Anzitutto bisogna osservare che la Svizzera è integrata nel sistema elettrico europeo ed è quindi direttamente interessata anche dai meccanismi di mercato e dalle condizioni quadro corrispondenti. La promozione delle energie rinnovabili, in particolare in Germania, è solo uno dei fattori che preme sul prezzo di mercato e sul valore della forza idrica prodotta. Attualmente risulta ancora più importante l'influsso esercitato dal forte calo generale del livello dei prezzi dell'elettricità provocato dalla cattiva situazione congiunturale in Europa. Inoltre, il mercato del CO2 si muove attualmente a un livello dei prezzi molto basso, ciò che ha conseguenze negative per la produzione di elettricità priva di emissioni di CO2, come quella dalla forza idrica. Quale aggravante, per i produttori Svizzeri si aggiunge il fatto che l'elettricità sul mercato europeo viene trattata in euro. Tutti questi fattori influenzano attualmente in misura considerevole il valore della forza idrica e rendono più difficili decisioni d'investimento positive in progetti di grandi centrali idroelettriche, che non beneficiano di sussidi e che devono esistere autonomamente sul mercato. Ci si deve però curare proprio delle grandi centrali idroelettriche, poiché per quantità e anche per quanto riguarda la sicurezza dell'approvvigionamento costituiscono la spina dorsale della produzione di elettricità da forza idrica in Svizzera. Le attuali 185 maggiori centrali idroelettriche (> 10 MW) in Svizzera contribuiscono infatti in misura del 90% alla produzione di elettricità da forza idrica. Proprio le centrali ad accumulazione, che possono essere controllate, sono indispensabili per la sicurezza dell'approvvigionamento, in quanto forniscono l'elettricità necessaria in particolare durante i periodi con scarso vento e poco sole.

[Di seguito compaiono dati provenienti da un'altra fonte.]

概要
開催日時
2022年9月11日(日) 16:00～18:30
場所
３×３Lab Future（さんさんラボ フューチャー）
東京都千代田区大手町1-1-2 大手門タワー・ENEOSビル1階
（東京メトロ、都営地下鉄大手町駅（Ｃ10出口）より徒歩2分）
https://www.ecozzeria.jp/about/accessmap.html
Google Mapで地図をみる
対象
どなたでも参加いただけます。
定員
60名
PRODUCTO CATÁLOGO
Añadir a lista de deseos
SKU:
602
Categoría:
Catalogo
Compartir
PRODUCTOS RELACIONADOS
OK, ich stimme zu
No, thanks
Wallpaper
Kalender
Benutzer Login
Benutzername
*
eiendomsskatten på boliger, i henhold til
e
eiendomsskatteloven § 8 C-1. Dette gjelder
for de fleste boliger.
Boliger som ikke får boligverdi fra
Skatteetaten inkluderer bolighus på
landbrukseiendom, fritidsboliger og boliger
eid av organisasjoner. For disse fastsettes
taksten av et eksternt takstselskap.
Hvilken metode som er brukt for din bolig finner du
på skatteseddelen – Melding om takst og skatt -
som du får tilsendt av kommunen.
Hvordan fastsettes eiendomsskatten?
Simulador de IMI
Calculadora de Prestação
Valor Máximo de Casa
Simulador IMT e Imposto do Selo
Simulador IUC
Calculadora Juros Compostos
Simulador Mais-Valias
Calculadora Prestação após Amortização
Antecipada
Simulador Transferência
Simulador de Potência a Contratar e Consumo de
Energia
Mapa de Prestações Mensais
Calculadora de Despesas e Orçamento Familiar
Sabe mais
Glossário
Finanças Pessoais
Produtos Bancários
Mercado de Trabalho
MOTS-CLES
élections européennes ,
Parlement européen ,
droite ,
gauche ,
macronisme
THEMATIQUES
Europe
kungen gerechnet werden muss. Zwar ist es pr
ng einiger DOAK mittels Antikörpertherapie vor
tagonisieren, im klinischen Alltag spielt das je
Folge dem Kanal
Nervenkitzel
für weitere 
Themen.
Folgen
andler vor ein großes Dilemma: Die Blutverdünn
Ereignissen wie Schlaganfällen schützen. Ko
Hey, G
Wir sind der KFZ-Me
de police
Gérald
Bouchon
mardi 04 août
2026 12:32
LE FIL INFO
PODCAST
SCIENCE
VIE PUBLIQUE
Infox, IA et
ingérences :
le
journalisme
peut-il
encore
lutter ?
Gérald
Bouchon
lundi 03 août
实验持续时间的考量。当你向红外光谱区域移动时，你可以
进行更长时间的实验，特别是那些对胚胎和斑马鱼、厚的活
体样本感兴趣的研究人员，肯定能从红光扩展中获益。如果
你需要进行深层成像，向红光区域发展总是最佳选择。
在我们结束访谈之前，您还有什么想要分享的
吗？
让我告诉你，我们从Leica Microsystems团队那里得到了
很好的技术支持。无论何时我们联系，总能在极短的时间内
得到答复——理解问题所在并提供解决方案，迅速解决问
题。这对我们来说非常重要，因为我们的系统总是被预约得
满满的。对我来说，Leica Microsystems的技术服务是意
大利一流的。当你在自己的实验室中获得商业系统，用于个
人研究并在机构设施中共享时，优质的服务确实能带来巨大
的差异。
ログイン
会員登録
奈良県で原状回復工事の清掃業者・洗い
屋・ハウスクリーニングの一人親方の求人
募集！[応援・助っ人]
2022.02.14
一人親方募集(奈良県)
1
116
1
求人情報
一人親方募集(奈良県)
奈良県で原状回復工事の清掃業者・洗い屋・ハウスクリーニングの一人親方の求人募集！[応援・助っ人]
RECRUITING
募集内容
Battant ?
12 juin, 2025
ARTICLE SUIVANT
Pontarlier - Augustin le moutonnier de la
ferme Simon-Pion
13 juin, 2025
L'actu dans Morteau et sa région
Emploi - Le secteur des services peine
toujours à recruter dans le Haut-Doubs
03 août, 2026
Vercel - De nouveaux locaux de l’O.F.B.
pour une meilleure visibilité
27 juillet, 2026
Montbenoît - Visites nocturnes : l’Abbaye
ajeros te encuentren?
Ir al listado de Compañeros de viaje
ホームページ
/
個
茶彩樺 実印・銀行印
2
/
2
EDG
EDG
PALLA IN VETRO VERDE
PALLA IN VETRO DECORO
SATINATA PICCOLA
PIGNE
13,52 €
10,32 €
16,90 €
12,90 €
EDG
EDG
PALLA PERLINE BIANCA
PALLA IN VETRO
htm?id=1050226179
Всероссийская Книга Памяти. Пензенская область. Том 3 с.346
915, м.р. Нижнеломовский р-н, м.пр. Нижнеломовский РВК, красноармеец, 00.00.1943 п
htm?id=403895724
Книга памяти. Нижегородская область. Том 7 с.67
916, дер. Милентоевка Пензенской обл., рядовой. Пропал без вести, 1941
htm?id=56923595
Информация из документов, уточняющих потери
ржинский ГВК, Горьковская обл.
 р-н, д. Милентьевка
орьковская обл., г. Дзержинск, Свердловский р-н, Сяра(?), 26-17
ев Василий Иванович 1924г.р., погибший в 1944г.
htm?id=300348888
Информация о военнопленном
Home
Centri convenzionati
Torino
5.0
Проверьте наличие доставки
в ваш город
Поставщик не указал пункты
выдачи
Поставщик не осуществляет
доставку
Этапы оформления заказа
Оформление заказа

Il Governo prende posizione come segue riguardo ai tre principi indicati nell'incarico di frazione, che dovrebbero essere alla base della richiesta alla Confederazione per un adeguamento della legge sull'energia:

1. L'aumento attualmente previsto a livello federale dei mezzi di promozione per nuove energie rinnovabili vuole tenere conto del fatto che vi è una lunga lista d'attesa, in particolare per quanto riguarda gli impianti fotovoltaici aventi diritto a contributi. D'altro lato, diverse previsioni indicano che tra il 2020 e il 2025 in ubicazioni favorevoli i costi di produzione per la corrente fotovoltaica dovrebbero raggiungere valori paragonabili ai costi di produzione per l'elettricità da fonti fossili o nucleari. Non appare perciò sensato continuare a promuovere fino al 2020 con importanti mezzi statali l'installazione di impianti fotovoltaici in Svizzera. Nel quadro della consultazione relativa alla Strategia energetica 2050 della Confederazione, la Conferenza dei governi cantonali si è perciò pronunciata a favore del mantenimento di un limite dei costi per il fotovoltaico. Questo limite dovrebbe però essere più generoso e orientarsi a un valore indicativo di oltre 600 GWh di produzione di elettricità per il 2020. Anche il Governo grigionese sostiene tuttora questo approccio.

2. Il Governo vede con favore anche la richiesta di sostituire il modello di promozione esistente per le nuove energie rinnovabili con un modello orientato al mercato e si è già a più riprese espresso pubblicamente in questo senso.

3. Un cambiamento per quanto riguarda il sostegno alla forza idrica viene accolto positivamente anche dal Governo e richieste in tal senso sono già state più volte presentate alla Confederazione. Anche le grandi centrali idroelettriche dovrebbero poter beneficiare di un sostegno (p.es. investimenti nell'incremento dell'efficienza), per contro il sostegno per le micro-centrali (< 3 MW) andrebbe completamente soppresso. Un tale cambiamento comporterebbe da un lato il vantaggio che per ogni franco impiegato per il sostegno potrebbe essere prodotta una maggiore quantità di elettricità. D'altro lato calerebbe la pressione esercitata dalle numerose micro-centrali sui piccoli corsi d'acqua laterali oggi ancora inutilizzati e di pregio ecologico. Il Governo è convinto che un cambiamento nel senso citato porterebbe a una situazione di vantaggio sia per l'ecologia, sia per l'economia energetica.

Il Governo è perciò disposto ad accogliere l'incarico per la presentazione di un'iniziativa cantonale ai sensi delle precedenti spiegazioni.